Just in case it wasn’t clear from her book, Going Rogue, her skin is so thin that it’s practically transparent. Nothing is her fault or worthy of private reflection. Let’s face it folks, she and her family are pretty broad targets. If it’s not her, it’s her husband, her baby son or one of her daughters. None of us has a family above a dig here or a joke there, nor are we consistent examples of righteousness, but we are infinitely more relaxed about our imperfections. She wouldn’t beg for a wedgie every time the class clown walked by if she weren’t so delusional about her own perfection. Who can avoid, intentionally or not, taking a swipe at such a humorless and bitter prig? And who can fail to be bored blind (oh, God, I hope she doesn’t take this as an attack on her own optical disability!)
I, for one, wonder why she chose to take on last Sunday’s “Family Guy” as an attack on her little boy, Trig, who has Down’s Syndrome. First of all, the character who was supposed to be representing Sarah’s baby boy was a grown woman on a date. If Sarah weren’t so myopic in her outrage, she might just as easily have taken the fact that the character described her parents as “the former governor of Alaska and an accountant” as a compliment.
What, Todd Palin, former “First Dude,” prizewinning snowmobiler and North Slope oil pipeline manager, an accountant? Didn’t Sarah recognize the erroneous inflation of her husband’s education as a gift horse? No, because judging, condemning and calling for everyone’s firing is much more suitable to her temperament.

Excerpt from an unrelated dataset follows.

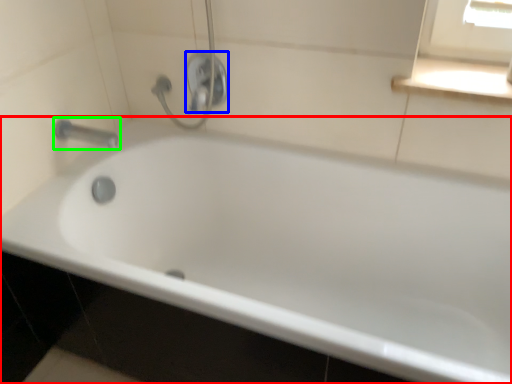
Question: Which is farther away from bathtub (highlighted by a red box)? shower (highlighted by a blue box) or tap (highlighted by a green box)?

Choices:
 (A) shower
 (B) tap

Answer: (B)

In fact, it appears that she has a whole raft of people looking for statements, behavior or themes for her to identify and condemn. I’m willing to bet my DirecTV that she has never watched “Family Guy.” Are you kidding? And miss “Desperate Housewives” and “Keeping Up With the Kardashians?” Not a chance!

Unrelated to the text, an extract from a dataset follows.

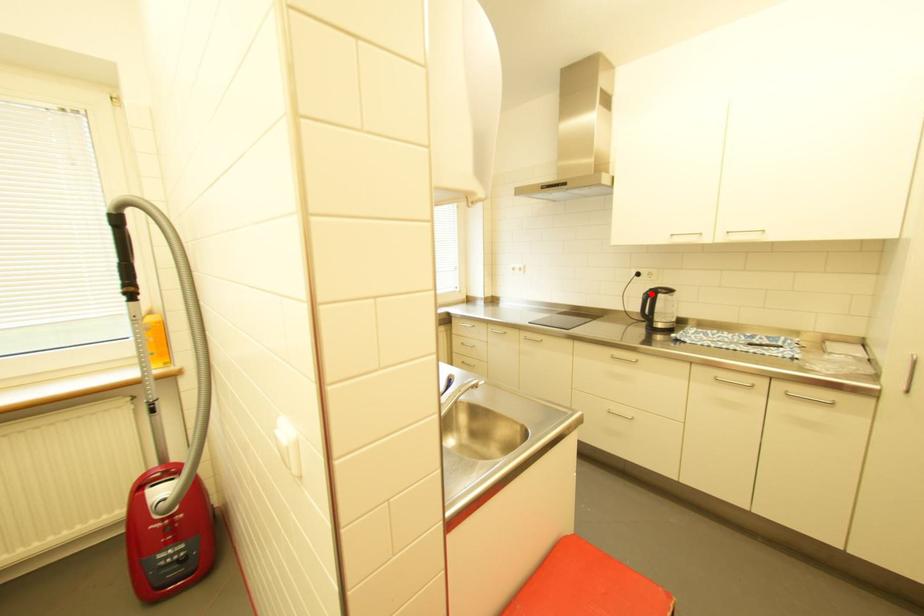
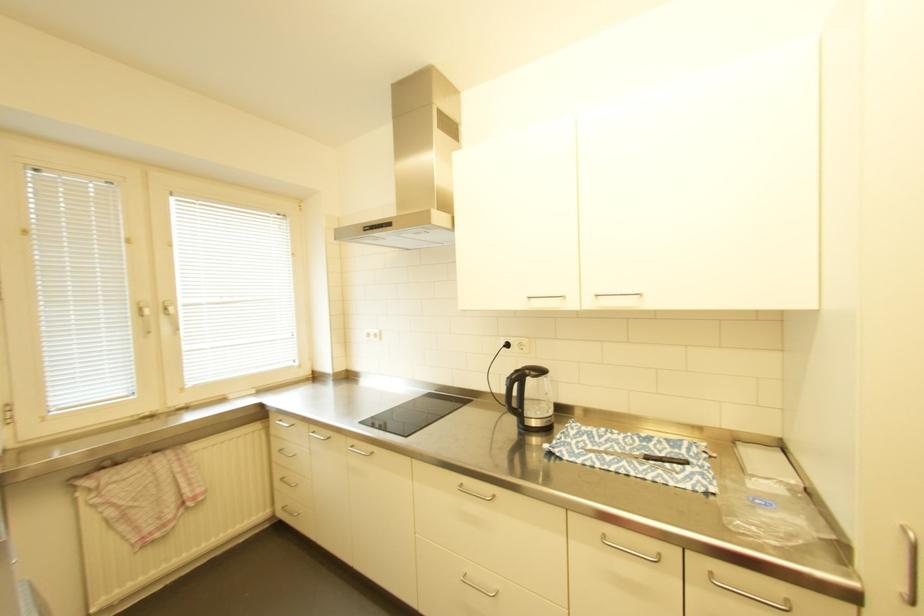
Find the pixel in the second image that matches the highlighted location in the first image.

On Facebook, she credited America’s favorite baby mama, Bristol, with bringing the TV episode to her attention. God bless, Mother Sarah; in spite of feeling “kicked in the stomach” by the cartoon, she turned the repugnant experience into a teaching moment for her daughter: “Well, Bristol, how did it make YOU feel?”
Personally, I’d rather hear how Trig feels. At least he’s justifiably uninformed (for his AGE, people–don’t turn on me here!) and completely uninterested in seeking the worst in every “liberal” with name recognition.
Don’t these Palins have real jobs? Or is that Sarah’s job — being humorless and vindictive for her Mad Hatter’s Tea Party friends? As if the dormouse and the March Hare weren’t enough to put a person off such gatherings. “Off with their heads!” she decries so consistently that she makes the Queen of Hearts look benevolent.
What if she actually were to become President? What an irritation it would be to have the Middle East, Haiti, global warming and a blighted economy distracting her from her meticulous search for the worst intentions in everybody. And who really cares about those big issues anyway? They’re so complicated and so irrelevant to burnishing the image of our little Maverick.
Life is short, Sarah. It is delicious, shocking and flawed. It’s your choice: Revel in it or bitch it to death. But if you insist on choosing the latter, please, keep it to yourself. Nothing personal.